Estate planning attorneys often ask their clients for their reasons behind why they want to distribute their estate in the way the way they describe. That is especially true when the distribution differs from how the California Probate Code otherwise distributes the estate in the absence of a will or trust. Why does the attorney need to hear the client’s explanation?
First, the attorney needs to make the client aware when the client makes a distribution that differs from what California law provides for the client’s heirs. An attorney will document the legal file with proof that the client both understood what he or she was doing and acted of his or her own free will. That may include a handwritten letter signed by the client stating his or her intentions and relevant background facts.

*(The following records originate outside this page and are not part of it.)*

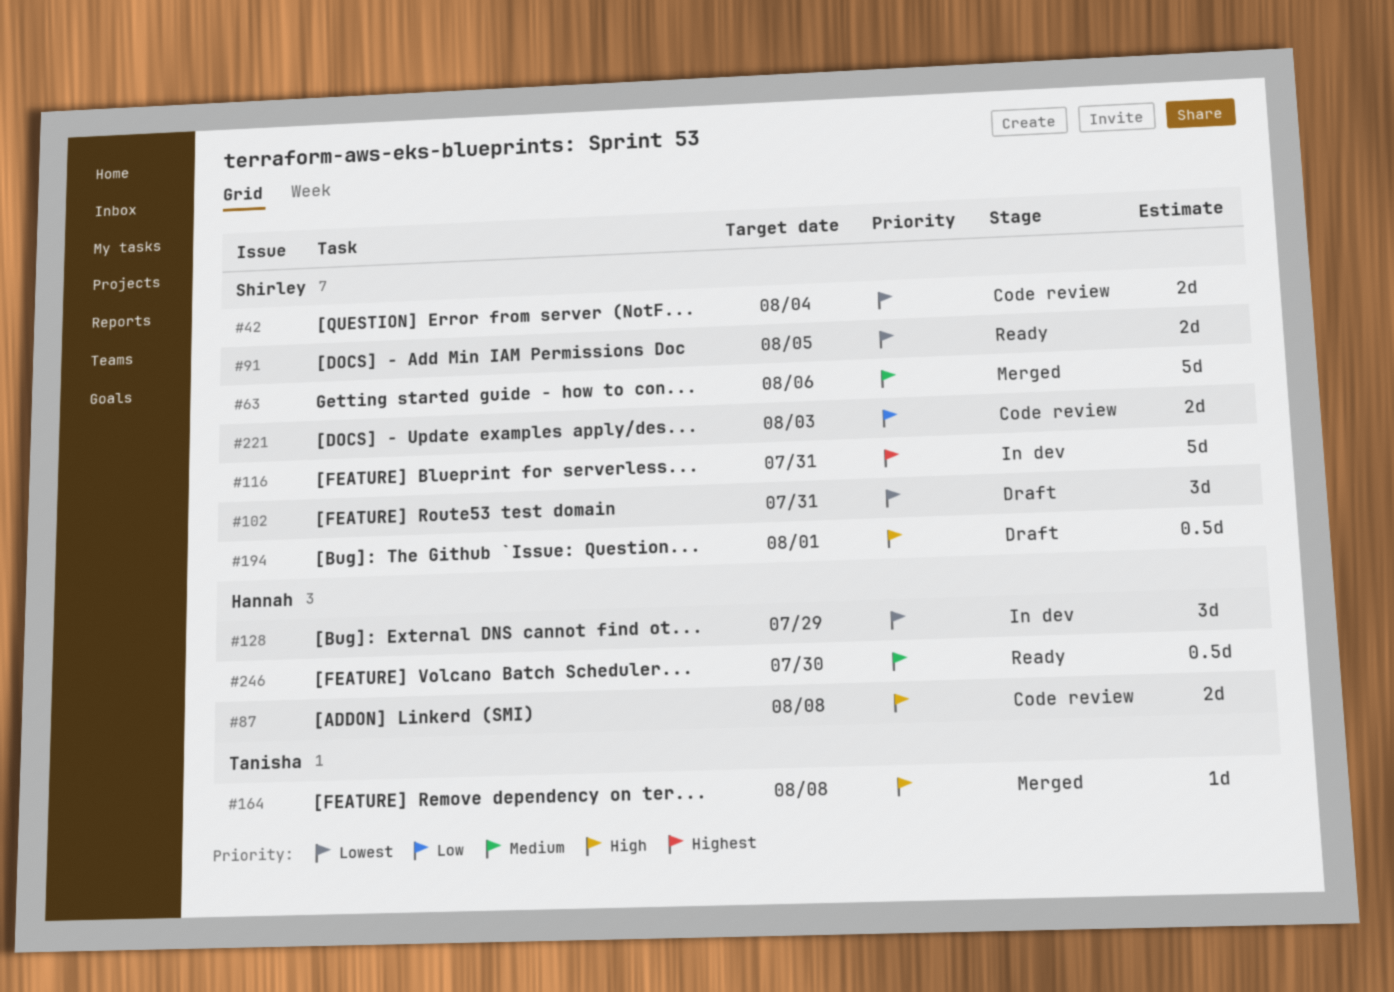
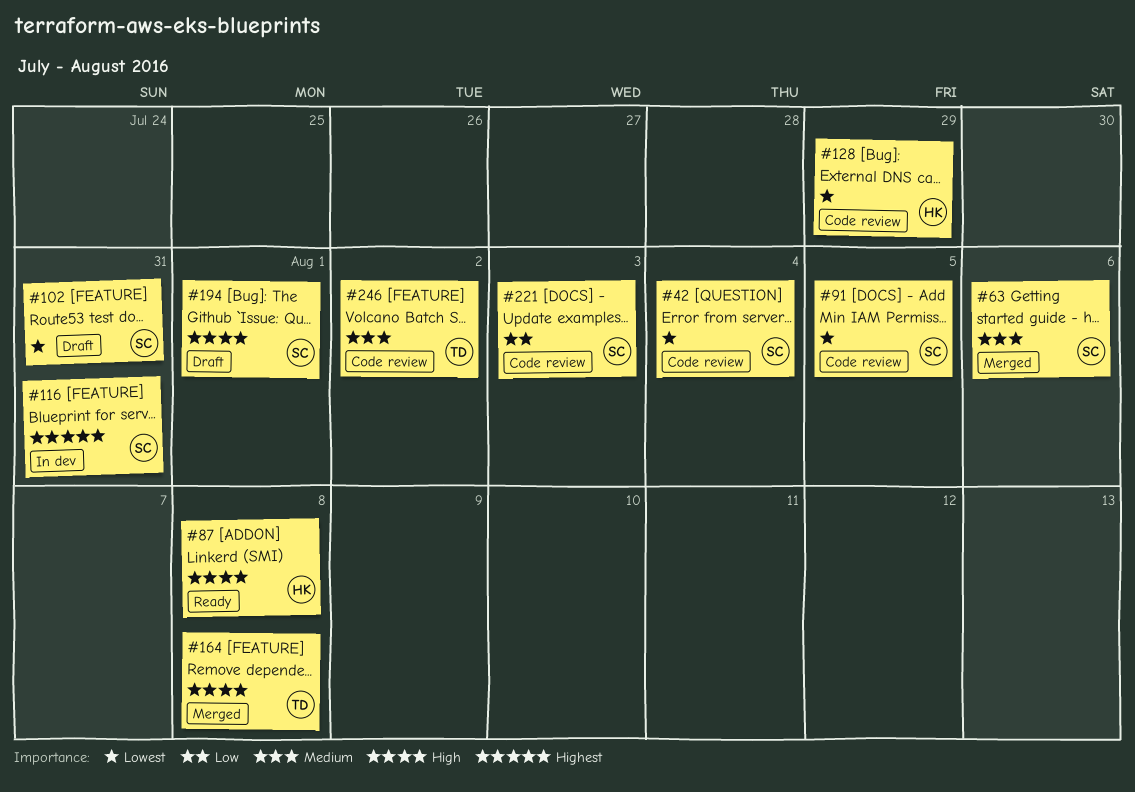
#87, status: Code review -> Ready
#91, status: Ready -> Code review
#128, status: In dev -> Code review
#246, status: Ready -> Code review
#246, owner: Hannah -> Tanisha
#246, due: Jul 30 -> Aug 2

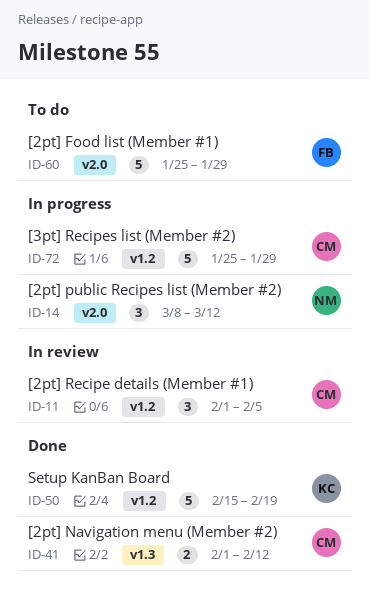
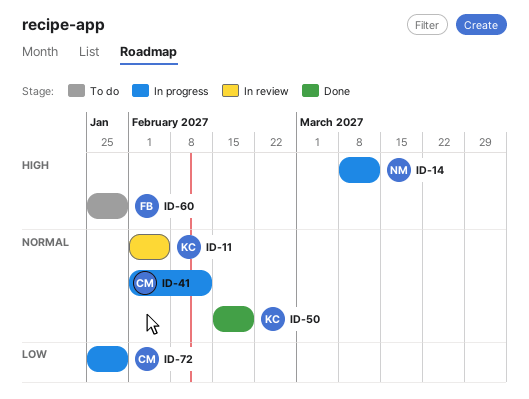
ID-11, owner: CM -> KC
ID-41, status: Done -> In progress

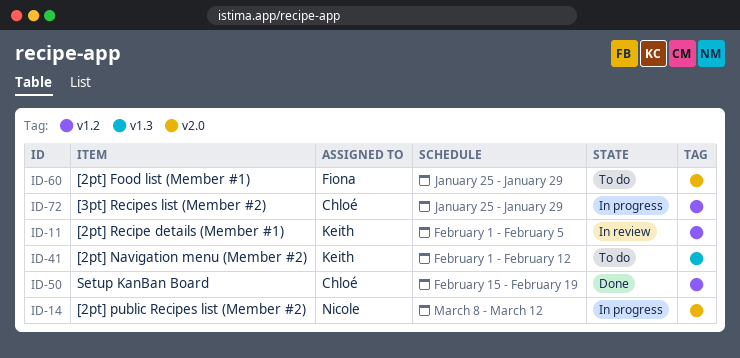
ID-41, status: In progress -> To do
ID-41, owner: Chloé -> Keith
ID-50, owner: Keith -> Chloé

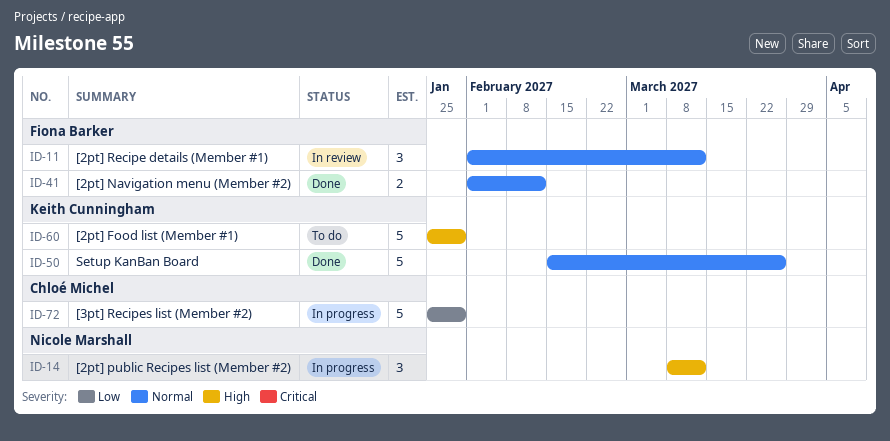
ID-11, owner: Keith Cunningham -> Fiona Barker
ID-11, due: Feb 5 -> Mar 12
ID-41, status: To do -> Done
ID-41, owner: Keith Cunningham -> Fiona Barker
ID-50, owner: Chloé Michel -> Keith Cunningham
ID-50, due: Feb 19 -> Mar 26
ID-60, owner: Fiona Barker -> Keith Cunningham

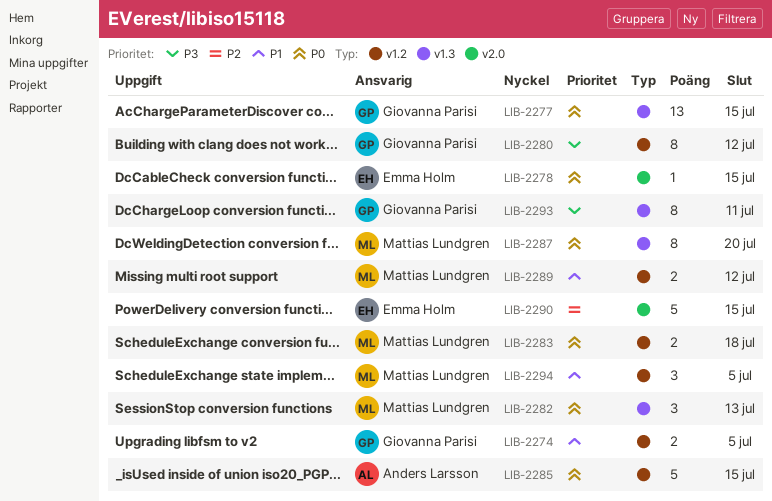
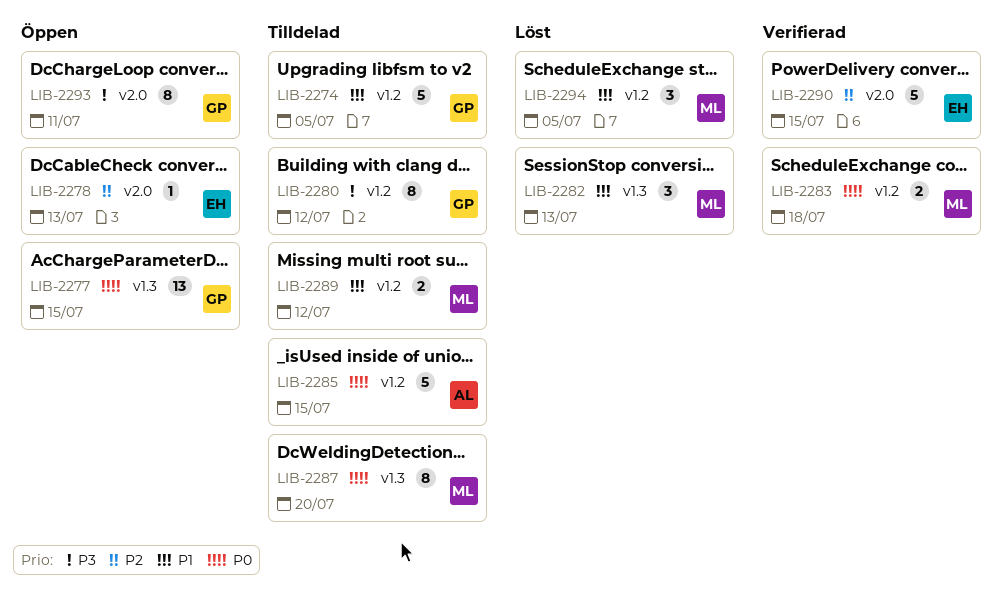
LIB-2274, estimate: 2 -> 5
LIB-2278, priority: P0 -> P2
LIB-2278, due: Jul 15 -> Jul 13
LIB-2282, priority: P0 -> P1
LIB-2293, label: v1.3 -> v2.0

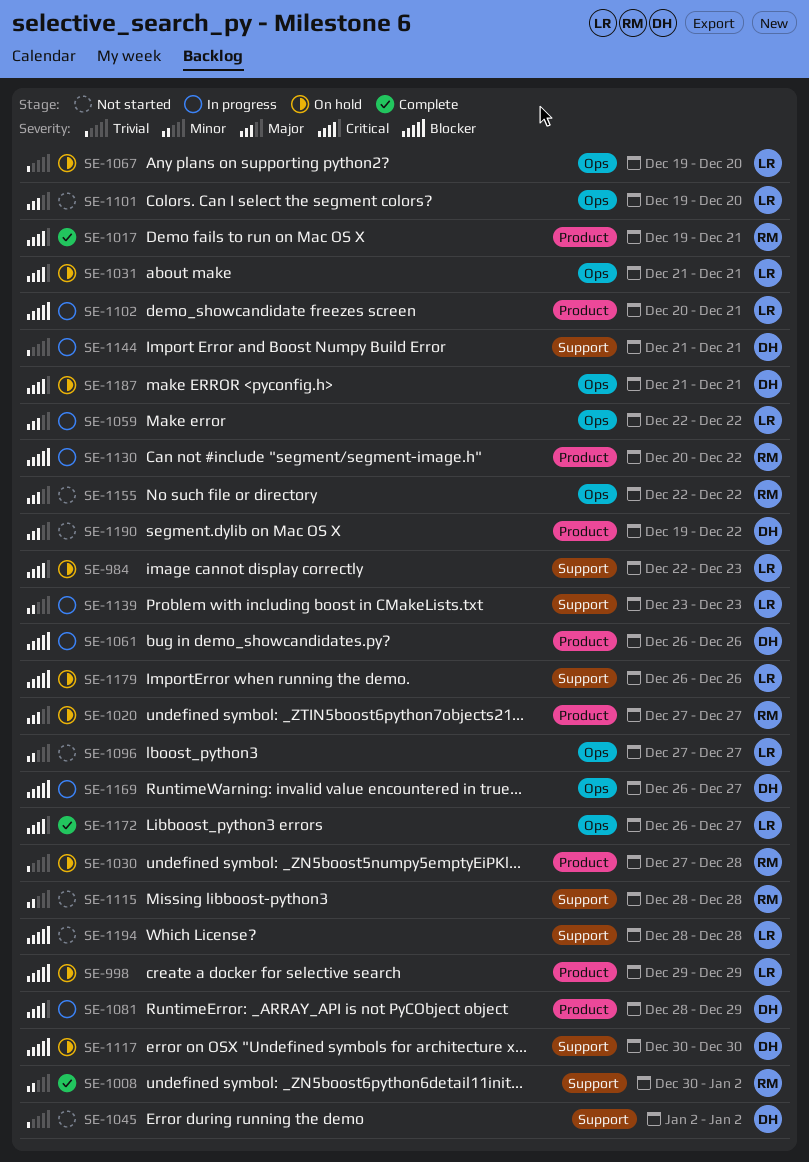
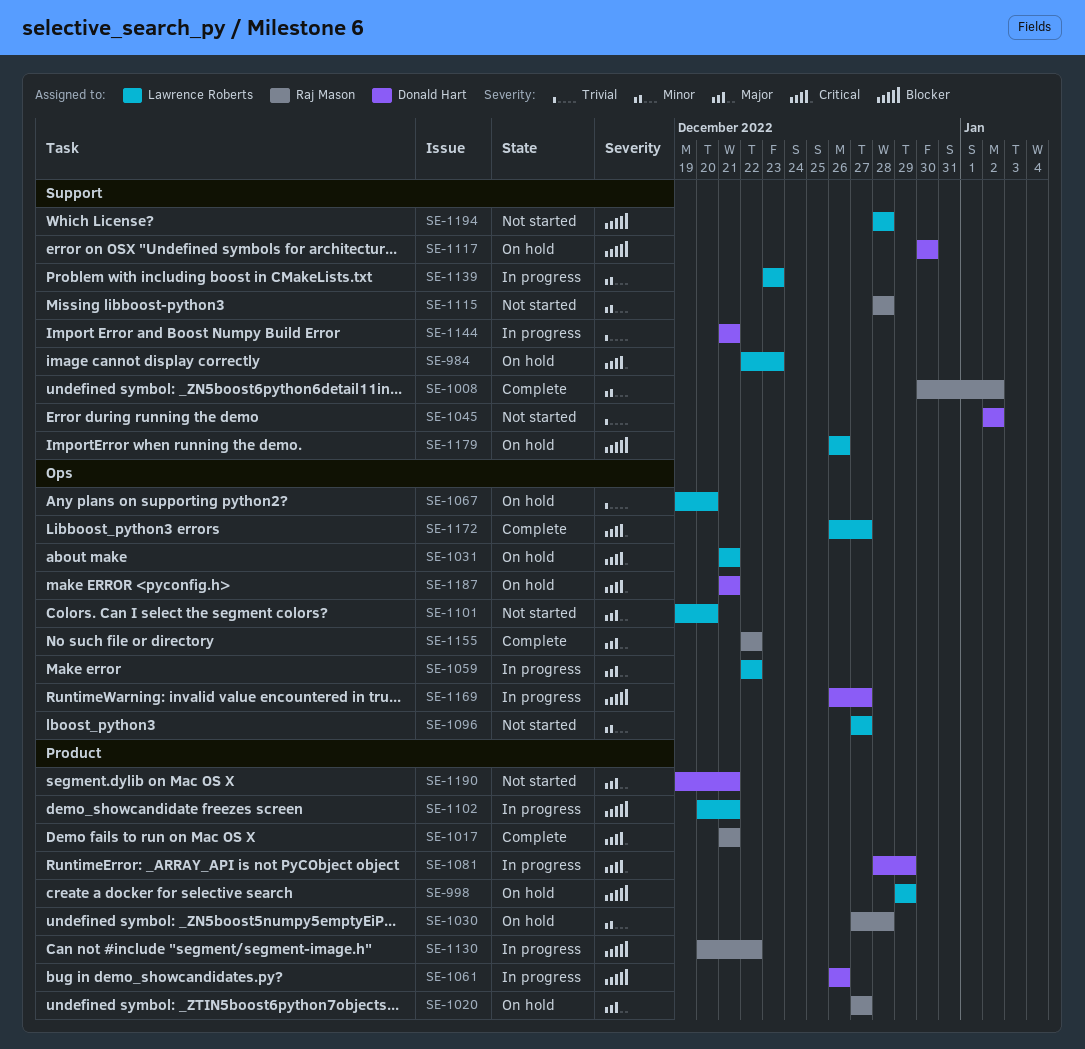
SE-1017, start: Dec 19 -> Dec 21
SE-1030, priority: Trivial -> Minor
SE-1155, status: Not started -> Complete
SE-1190, due: Dec 22 -> Dec 21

Second, heirs or existing beneficiaries who then receive less may later bring a lawsuit to overturn the executed estate planning documents. The lawsuit may allege that the person executing the estate planning documents lacked capacity to do what they did and/or allege that the person acted under undue influence, i.e., did what someone else told them to do.
A successful lawsuit might restore a prior estate planning document (i.e., a prior will or trust) or have the estate distributed to the surviving heirs as though the person had died with no will or trust, i.e., intestate succession. Such a lawsuit may either occur while the person is incapacitated, or after the person dies.
California has different standards of capacity depending on the nature of the act in question. Wills have a simple standard and trusts have a more complex standard to meet.
For a will, “an individual is not mentally competent to make a will if at the time of making the will either of the following is true: (1) The individual does not have sufficient mental capacity to be able to (A) understand the nature of the testamentary act, (B) understand and recollect the nature and situation of the individual’s property, or (C) remember and understand the individual’s relations to living descendants, spouse, and parents, and those whose interests are affected by the will. (2) The individual suffers from a mental disorder with symptoms including delusions or hallucinations, which delusions or hallucinations result in the individual’s devising property in a way which, except for the existence of the delusions or hallucinations, the individual would not have done. [Probate Code Section 6100.5]
For trusts, California uses a multi-step approach to determining a person’s capacity. It presumes that, “… all persons have the capacity to make decisions and to be responsible for their acts or decisions [Probate Code section 810].” That presumption, however, is rebuttable. The person trying to overcome the presumption has the burden of proof (evidentiary burden).
Overcoming the presumption requires evidence of one or more deficits in the person’s mental functions and evidence that such deficits were relevant to the decision or action.
Four (4) mental functions are examined: (1) Alertness and Attention [i.e., is the person aware of themselves and their surroundings, themselves, their time and place, and able to concentrate]; (2) Information Processing [i.e., does the person have sufficient memory including immediate recall; is he able to understand or communicate, is he able to reason and to reason and to plan logically]; (3) Thought Processes [i.e., does the person have hallucinations or delusions or repetitive and uncontrollable thoughts], and (4) Ability to Modulate Mood and Affect [i.e., does the person suffer from anxiety, depression, euphoria, panic, despair, etc., that is inappropriate to the person’s situation]. [Probate Code section 811]
A mental deficit alone is not enough. The deficit must relate to the decision or the action at issue. For example, hallucinations without any bearing as to why a person gifted his or her estate the way he did is simply irrelevant to the person’s capacity to do so.
In addition, California law requires that, “a person has the ability to communicate, either verbally or by any other means, the decision in question, and to understand and appreciate, to the extent relevant, all of the following: (a) The rights, duties and responsibilities so created or affected. (b) The probable consequences of the decision to all affected. (c) The significant risks, benefits and reasonable alternatives involved.” [Probate Code section 812]
With regards to undue influence, it is important that the attorney meet with the client alone, sufficiently to establish that the client is acting freely. Otherwise, it may later be argued that someone else — who was also present during the meeting — was actively involved in procuring the estate plan. Likewise, beneficiaries should not be present when the estate planning documents are signed.
The foregoing precautions are taken while someone is still alive. Otherwise, it becomes more likely that a disgruntled heir or beneficiary will see more reason to contest the deceased person’s will or trust.